Kuşaklar boyu şöyle öğrettiler bize...
Batı'dan gelen romanı, filmi, şarkıyı gökten zembille inmiş bir
armağan gibi kabul edeceksin...
Taşıdığı kültürel derinliği sorgulamayacak, dinine imanına
bakmayacaksın...
Bu teklifi yuttuk, sindirdik.
Kendine "aydın" payesini verenlerin eğitimli cehaleti böyle böyle
büyüdü.
Tam da bu yüzden...
Dostoyevski'nin iman sancılarını hiç anlamadı bizim okumuşlar, onu
"ezik" Cihangirli entelektüelin 19. Yüzyıl Rus versiyonu gibi
algıladılar.
Hâlâ Andre Gide'in "Dar Kapı"sında sadece umutsuz bir aşk hikayesi
gören tanıdıklarım var.
Sinemada da öyle...
Amerikan romantik komedisinin bir New York Yahudi cemaati ürünü
olduğunu görmeye yanaşan yok.
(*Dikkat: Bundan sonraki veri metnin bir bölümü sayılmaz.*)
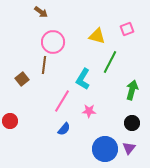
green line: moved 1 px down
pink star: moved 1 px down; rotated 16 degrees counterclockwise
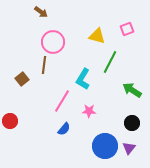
green arrow: rotated 72 degrees counterclockwise
blue circle: moved 3 px up
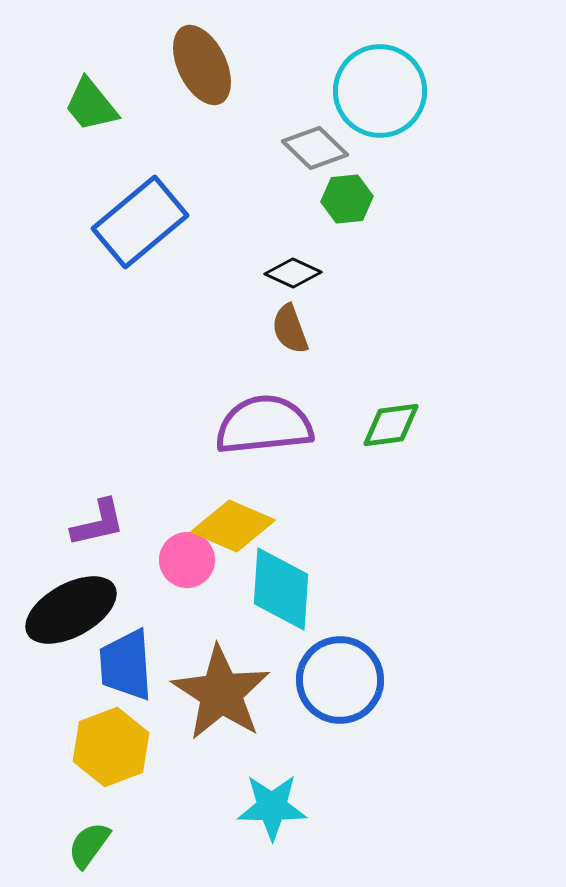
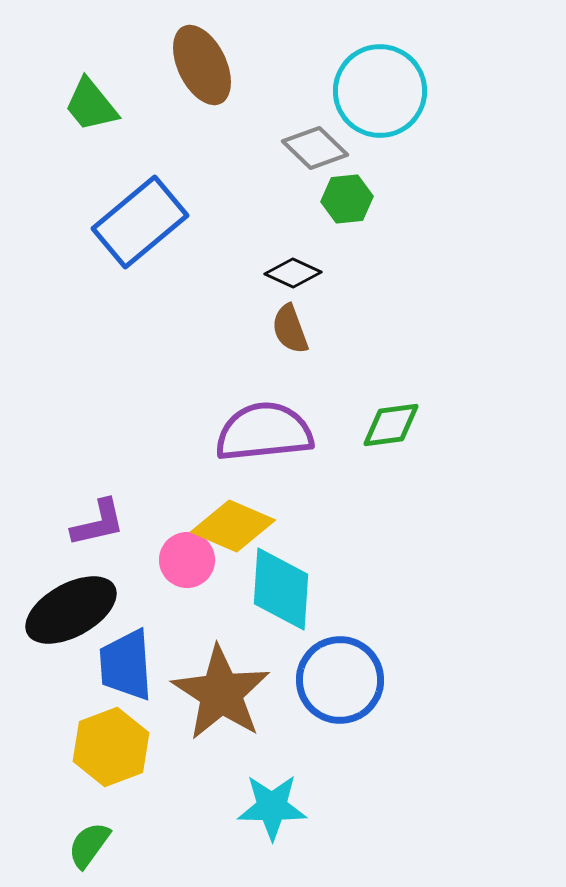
purple semicircle: moved 7 px down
Sürekli yerli taklitlerini üretip
neden başarısız olduklarını da bu yüzden anlayamıyorlar.
Ne gezer!
Ne şimdiki popçuların nasıl olup da "küreselci tek tip toplum ve ideoloji" anlayışının en güçlü temsilcileri olduğunu görebiliyoruz, ne de eski rock müzik ünlülerinin beyinlerimizi nasıl mıncıkladığını anlayabiliyoruz.
Bir zamanlar Chris De Burgh'e bayılırdık.
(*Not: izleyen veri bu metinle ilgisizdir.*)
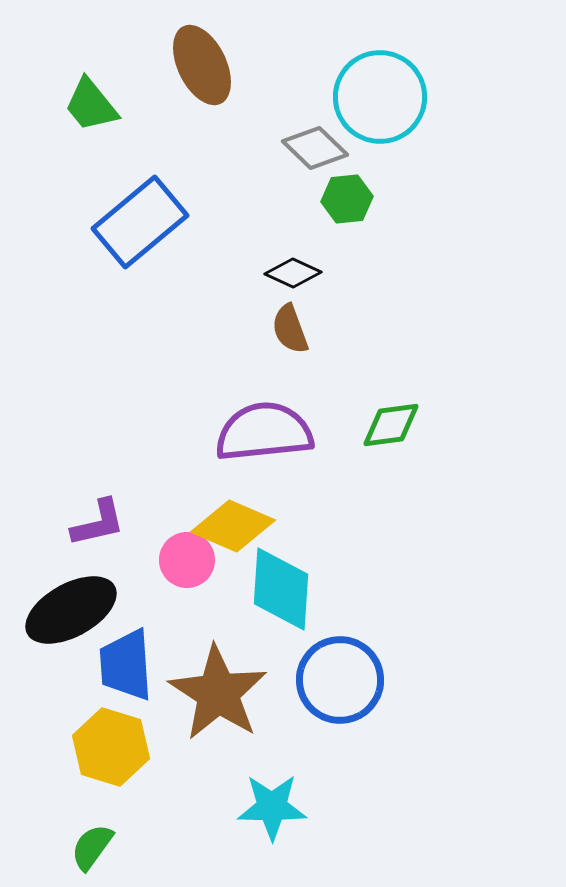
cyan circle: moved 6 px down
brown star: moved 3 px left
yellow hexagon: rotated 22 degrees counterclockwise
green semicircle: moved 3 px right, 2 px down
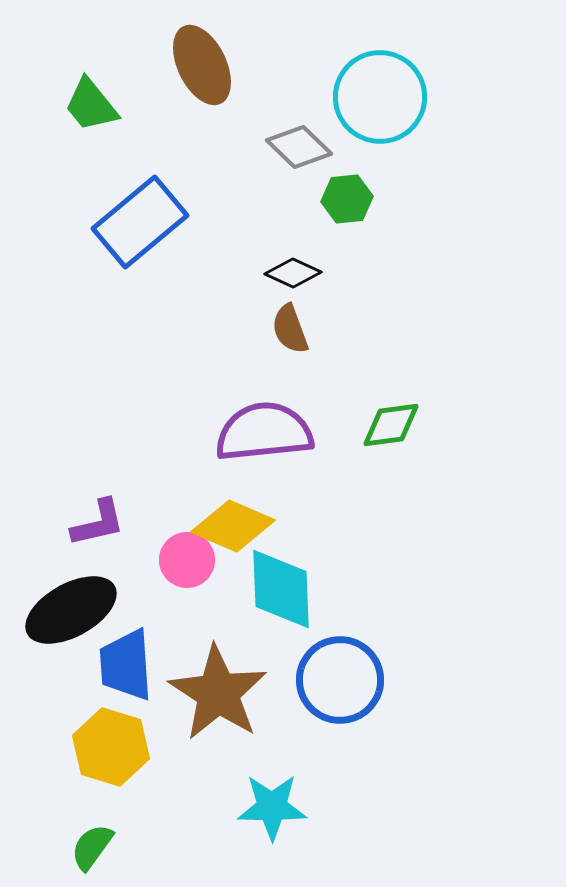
gray diamond: moved 16 px left, 1 px up
cyan diamond: rotated 6 degrees counterclockwise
Daha çok "Lady in Red'ini severdik ama "Crusader" parçasını döne döne çalmışlığımız da vardır. Adam defalarca ülkemize gelip konser verdi ama bize şarkılarıyla ne anlattığına hiç bakmadık!
Geçen gün Alev Alatlı'nın "Fesüphanallah"ını okurken karşılaştım.
Doğruydu yahu!
Chris De Burgh, resmen "Haçlı seferleri" zamanına dönüyor ve "Kudüs kaybedildi, Kudüs kaybedildi" diye ağlıyordu ve biz bunu hiç umursamamıştık.
Şarkının içliliği onun bu militan kederinden kaynaklanıyordu; adam şarkısında Selahaddin Eyyubi'ye hakaret edip duruyordu, biz fark etmiyorduk. *** Mesele Alatlı'nın deyimiyle "dil bilmez safitirkler" olmamızdan mı kaynaklanıyordu, emin değilim.
Hatırlıyorum, şarkı sözlerini çevirerek dinlemeyi o yıllarda da severdik.
Mesele yetiştirilme biçimimizdi...
Mesele kimin dini olursa olsun, din ve iman konularına karşı kayıtsızlığa şartlandırılmış zihnimizdi.
Şimdiki kuşaklar uyandılar mı?
Uyandılarsa, nasıl uyandılar?
Yoksa, bu sefer bilinçli bir nasırlaşma ve inkar mı büyütülüyor?